As for the furore that has been raised regarding the Salafist viewpoint on the literature of Egyptian Nobel Laureate Naguib Mahfouz, Dr. Abdel-Ghaffour asked “why must we focus on such issues? Naguib Mahfouz’s novels are an old issue that has been settled once and for all by the Islamic Research Foundation. We do not want to open discussions on this issue again”. The Egyptian Salafist party leader stressed that “we now need to mobilize all our energy for the battle we are fighting to rebuild the country…this must be our top priority. We shouldn’t focus on theoretical issues and things that divide us…this can all be postponed.”

Abdel-Ghaffour stressed that the Al-Nour Party’s priority is to “fight the political battle to reform political practices and the former state of affairs in the country, draw up a new constitution, emphasize freedom of opinion and freedom of the press, establish a strong national coalition government, and restructure the Ministry of Interior.” As for the issue of Islamic Sharia law being imposed in Egypt, the Salafist party leader told Asharq Al-Awsat that “we will never lose sight of Islamic Sharia law… this is one of the things that is present in our political program. However it will take us years to achieve this…it is an objective that we will seek to reach [in the future], but it is not a starting point.” He also clarified that “this [Islamic Sharia law] cannot be forcibly imposed against the will of the people…it can only be put in place by national consensus.”

As for whether the Salafist Al-Nour Party intends to seek an alliance with the Muslim Brotherhood, Dr. Abdel-Ghaffour said “the Al-Nour Party extends its hand to any political group to cooperate with it in this stage so long as we can come to an agreement on objectives and methods” adding “however I reject bilateral alliances, or alliances between purely Islamist parties, without the participation of other political forces in society, because I would prefer to see the formation of a national alliance [government].”

The Egyptian Salafist party leader, in a previous interview with Reuters, had explicitly rejected any alliance with the Muslim Brotherhood, saying “we hate being followers. They always say we take positions according to the Brotherhood, but we have our own vision…there might be a consensus but…we will remain independent.” He added “we don’t rule out that they may marginalise us and portray us as the troublemaking bloc.”

As for the formation of the new Egyptian government, which was formed by the Egyptian Supreme Council of the Armed Forces [SCAF], who remain in control of the country, the Salafist political leader asked “how is it possible for a political trend to achieve a parliamentary majority, and then be asked to sit on the opposition side [in parliament]…this is something that would not happen anywhere else in the world.” He added that he wants to see the formation of a broad-based national alliance in Egypt made up of all parties who win more than 5 percent of parliamentary seats in the forthcoming parliament.

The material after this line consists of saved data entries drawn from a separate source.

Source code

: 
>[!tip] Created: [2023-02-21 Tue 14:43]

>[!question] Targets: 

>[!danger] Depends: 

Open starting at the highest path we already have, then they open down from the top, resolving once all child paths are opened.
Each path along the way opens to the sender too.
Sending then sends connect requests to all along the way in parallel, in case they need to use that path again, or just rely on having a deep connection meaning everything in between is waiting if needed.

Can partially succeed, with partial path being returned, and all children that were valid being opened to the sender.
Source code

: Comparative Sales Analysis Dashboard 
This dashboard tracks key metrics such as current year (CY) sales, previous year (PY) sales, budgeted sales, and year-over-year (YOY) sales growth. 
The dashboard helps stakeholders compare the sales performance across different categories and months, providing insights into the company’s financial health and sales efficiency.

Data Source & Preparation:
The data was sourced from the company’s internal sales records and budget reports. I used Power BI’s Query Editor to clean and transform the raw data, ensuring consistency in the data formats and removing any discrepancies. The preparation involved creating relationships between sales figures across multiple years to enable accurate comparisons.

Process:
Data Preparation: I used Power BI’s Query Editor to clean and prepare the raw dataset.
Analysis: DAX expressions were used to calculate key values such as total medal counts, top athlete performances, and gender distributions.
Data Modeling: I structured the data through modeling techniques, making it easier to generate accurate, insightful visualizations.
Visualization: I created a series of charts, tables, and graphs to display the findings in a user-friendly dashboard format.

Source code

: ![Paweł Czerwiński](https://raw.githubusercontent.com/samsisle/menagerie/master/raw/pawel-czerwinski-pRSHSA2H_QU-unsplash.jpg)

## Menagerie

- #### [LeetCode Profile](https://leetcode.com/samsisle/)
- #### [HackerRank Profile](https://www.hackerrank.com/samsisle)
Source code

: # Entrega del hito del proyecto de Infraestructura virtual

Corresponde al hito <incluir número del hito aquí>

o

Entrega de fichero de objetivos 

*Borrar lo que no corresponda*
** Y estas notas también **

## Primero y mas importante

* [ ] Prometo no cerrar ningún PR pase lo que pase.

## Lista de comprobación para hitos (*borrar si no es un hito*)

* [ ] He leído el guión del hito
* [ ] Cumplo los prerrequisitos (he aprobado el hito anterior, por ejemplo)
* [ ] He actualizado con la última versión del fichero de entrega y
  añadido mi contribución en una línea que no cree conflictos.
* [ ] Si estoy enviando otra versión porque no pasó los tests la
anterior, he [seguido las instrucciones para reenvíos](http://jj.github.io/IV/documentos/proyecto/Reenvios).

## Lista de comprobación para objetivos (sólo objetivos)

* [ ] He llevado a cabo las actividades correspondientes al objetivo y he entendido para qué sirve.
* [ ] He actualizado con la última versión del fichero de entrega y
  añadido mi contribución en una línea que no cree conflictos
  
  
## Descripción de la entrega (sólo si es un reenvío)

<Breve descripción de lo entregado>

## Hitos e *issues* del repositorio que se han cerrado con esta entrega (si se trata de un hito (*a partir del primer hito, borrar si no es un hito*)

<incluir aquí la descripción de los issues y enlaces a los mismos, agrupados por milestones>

However Muslim Brotherhood Freedom and Justice Party leader Dr. Mohamed Morsy told the press that talk about the formation of political alliances is premature, particularly as the second and third phases of the Egyptian parliamentary elections are still to be carried out.

Freedom and Justice Party foreign relations secretary, Mohamed Soudan, stressed that “everybody knows that the Muslim Brotherhood are the most moderate political group in the Islamic word” adding “through our programme, we guarantee everyone his citizen rights, regardless of faith. We will not interfere in the relationship between the [Egyptian] citizens and their God.”

Speaking to the press, Salafist Al-Nour Party leader, Dr. Emad Eddine Abdel-Ghaffour denied that there was any conflict between the Al-Nour Party and SCAF, stressing “we often meet to discuss the political situation.” However he also said that “SCAF said the parliamentary majority would form the government” adding “problems could arise if this does not happen, as it would mean the people’s choice is worthless.” He stressed “SCAF cannot prevent a coalition of 50 percent or more from forming the government.”